The truth about being a chronically late person…

…is that you’re always hoping for a miracle.

I’m not talking like John Green’s Paper Towns, where Quentin believes Margo is his one miracle in life. I’m talking, “crap-I-left-10-minutes-later-than-I-meant-to-why-I-am-surprised-by-that-oh-here’s-hoping-I-still-get-to-work-on-time” kind of miracle.
I will say, though, that I’ve had several trips to Target/CVS/Safeway/ etc that were exactly like the Paper Towns’ characters’ speedy trips to gas stations, except with one crucial difference: my trips were speedy because I was making them before class when I really didn’t have time.

As a chronically late person, I’m constantly hoping for some kind of time miracle where I miraculously get to work five minutes early, even though I left 10 minutes late. I’m constantly hoping that some kind of time warp thing will happen and I’ll get to my class with plenty of time to spare to leisurely look over my class notes for the day, or write on the chalkboard. I’m constantly hoping that time will play its tricks, as time does, and I’ll be able to walk to class at a normal pace instead of an awkward mix of speed walking and hopping.
As a reminder, this awkward mix of speed walking and hopping is exactly how I fractured my leg this past February. While walking to my first class. While (sort of) late. I’m definitely doing this to myself.

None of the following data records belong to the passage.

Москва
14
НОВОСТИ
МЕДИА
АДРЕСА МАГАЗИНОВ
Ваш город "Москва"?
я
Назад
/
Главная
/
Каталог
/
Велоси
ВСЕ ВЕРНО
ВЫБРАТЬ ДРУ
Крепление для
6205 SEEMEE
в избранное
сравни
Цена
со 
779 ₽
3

As I constantly route and reroute my travel to and from work, looking for the quickest and easiest drive that day, I’ve begun to realize something: as a 28-year-old adult, I still don’t understand how time works. I’ll usually set a goal leaving time and, even though I know I have to be out the door in thirty minutes, or 45 minutes, or whatever, I lie to myself about the time. I let myself eat lunch slowly, or prep dinner for that night, or try to finish grading a paper, forgetting that a leaving time of 1:20 means out the door by 1:20, not “oh crap, it’s 1:20, let me run around the apartment like an idiot to collect my stuff so I can leave.” I’m usually out the door five to ten minutes after my goal leaving time. Three on a lucky day.

Then, because this has happened before (not a lot), I hope for a time miracle as I drive to work. I hold out hope that ten extra minutes will pop up somewhere, forgetting that all of this is contingent on traffic, other cars, and other people in general. Which all points to one very simple thing:

I’ve got to slow down.

Even though I can lollygag with the best of them, I usually jampack my day with to-do lists. I really try to prioritize the to-do lists but, on some days, I have a hard time keeping an order straight and try to accomplish several things at once. This morning, I let bleach soak in my shower while I vacuumed and checked my email. I’m often on my phone (even if it’s just Instagram or WWF) during a movie or TV show, trying to get two things done at once. I multi-task and try to soak every second out of every hour to make sure I’m not wasting time.

And then I drive to school like an idiot, hoping that extra time will appear.

Anyone struggle with the same problem? Do you have suggestions on better time management? I’m not talking like “lay out your outfit the night before” or “just leave earlier, dummy.” Like, for real advice on looking at time realistically and not Katherine-ally.

Using planners and to-do lists has started to organize my mind a little and help me manage my time in a more realistic way. I’ve loved Erin Condren planners for YEARS, even though they’re a bit pricey. The “get it done” zebra notepad is a new purchase and I LOVE IT. Every time I look at it, I chuckle at the little zebra essentially telling me to get my shit together.